Барьер | страница 42



Одежды они мне не покупали. Учебников и тетрадок тоже. Да мне, по правде сказать, они были ни к чему. Память у меня потрясающая. Я ничего никогда не забываю. Наверно, это и есть, Антоний, нормальная человеческая память, а все остальное — отклонение от нормы. По всем предметам, кроме гимнастики, у меня были шестерки. А мини-юбки, если хочешь знать, я изобрела. Я так вытянулась в один год, что платьице у меня задралось вот досюда. Так и ходила с голыми ногами, такими тонкими, как у меня сейчас руки. Чулок и то у меня не было. Мне покупали одну пару в год, и они все у меня были штопаны-перештопаны. «Штопать» — это самое для меня ненавистное слово, Антоний. Мама все мне рассказывала, как один офицер женился на бедной девушке. Увидел, что она хорошо штопает, сказал: лучшей жены мне не найти! И они поженились. Сначала мне было обидно, что я так плохо одета. Очень я стыдилась, что я такая оборванная. Но сейчас я им благодарна, честное слово. Кем я только в жизни не была! И Таис, и Зоей Космодемьянской, и даже Сонечкой Мармеладовой. А они как были, так и остались никем.

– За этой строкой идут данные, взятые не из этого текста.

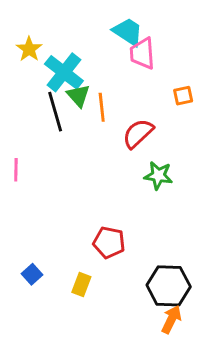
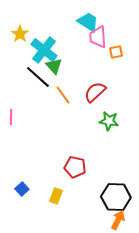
orange square: (183, 96) -> (116, 52), moved
orange line: (102, 107) -> (63, 95), moved, turned -30
black line: (55, 112) -> (38, 77), turned -32

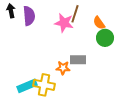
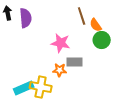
brown line: (75, 14) -> (82, 16), moved, turned -36
pink star: (64, 23) -> (61, 43), moved

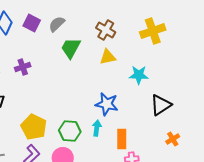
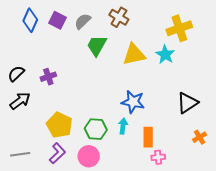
brown cross: (106, 30) -> (119, 17), moved
yellow triangle: (108, 57) -> (134, 55), size x1.4
purple cross: (23, 67) -> (48, 77), moved
cyan star: (139, 75) -> (165, 55), moved, turned 30

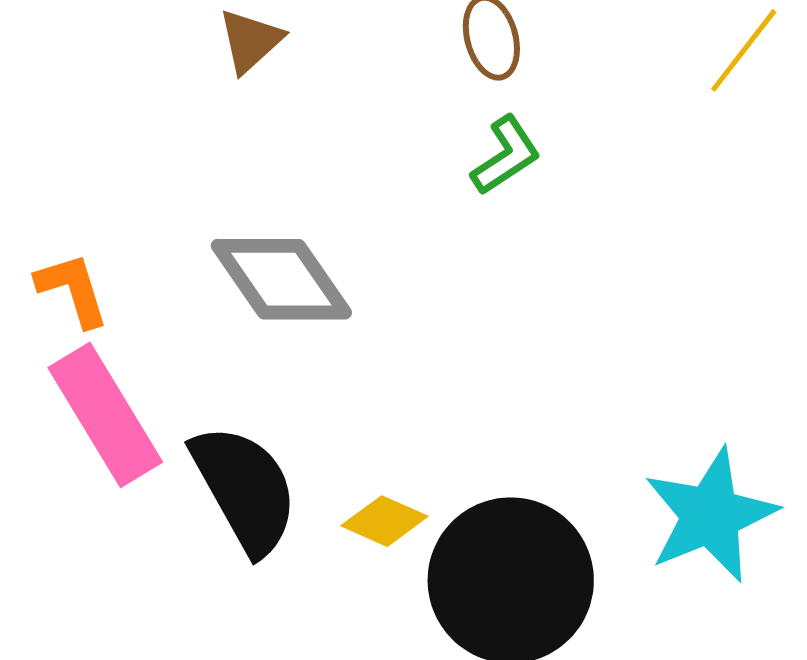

В первый же год у них родились близнецы. Они были русые, кудрявые, толстенькие, как поросята. И, как поросята, по целым дням визжали от голода. Я их очень любила, пока они были маленькие. Кормила их, купала, мыла им розовые заднюшки. Вообще заботилась о них, пока была здорова. Но как-то — им исполнилось уже по шесть лет — я застала их, когда они кое-чем занимались. Наверняка ничего серьезного не было, так, баловались дети. Но никогда в жизни я так не злилась. Сейчас я даже не могу понять, почему. Я избила их до синяков. Цецо меня выгнал, и я переселилась к доктору Юруковой. А потом мы встретились с тобой, Антоний, вот и все.

* * *

Она замолчала и принялась жадно пить лимонад. Она не выглядела такой измученной и подавленной, как в первый раз. Даже какие-то веселые огоньки поблескивали в ее ясных глазах. И тогда, все еще необычно возбужденный, я снова допустил бестактность:

— Прекрасно знаешь, что не все!

— А что еще, Антоний? — взволновалась она.

— Расскажи про дядю.

— Нет! — привстав со стула, крикнула она.

Никогда не видел я ее такой — не испуганной, нет, а внутренне напряженной, мертвенно-бледной, с плотно сомкнутыми губами.

— Нет! — повторила она. — Прошу тебя, Антоний!..

— Конечно, конечно! — не меньше ее взволновался я. — Не хочешь — не надо!

Мы посидели еще немного и уехали, но настроение у нас снова испортилось.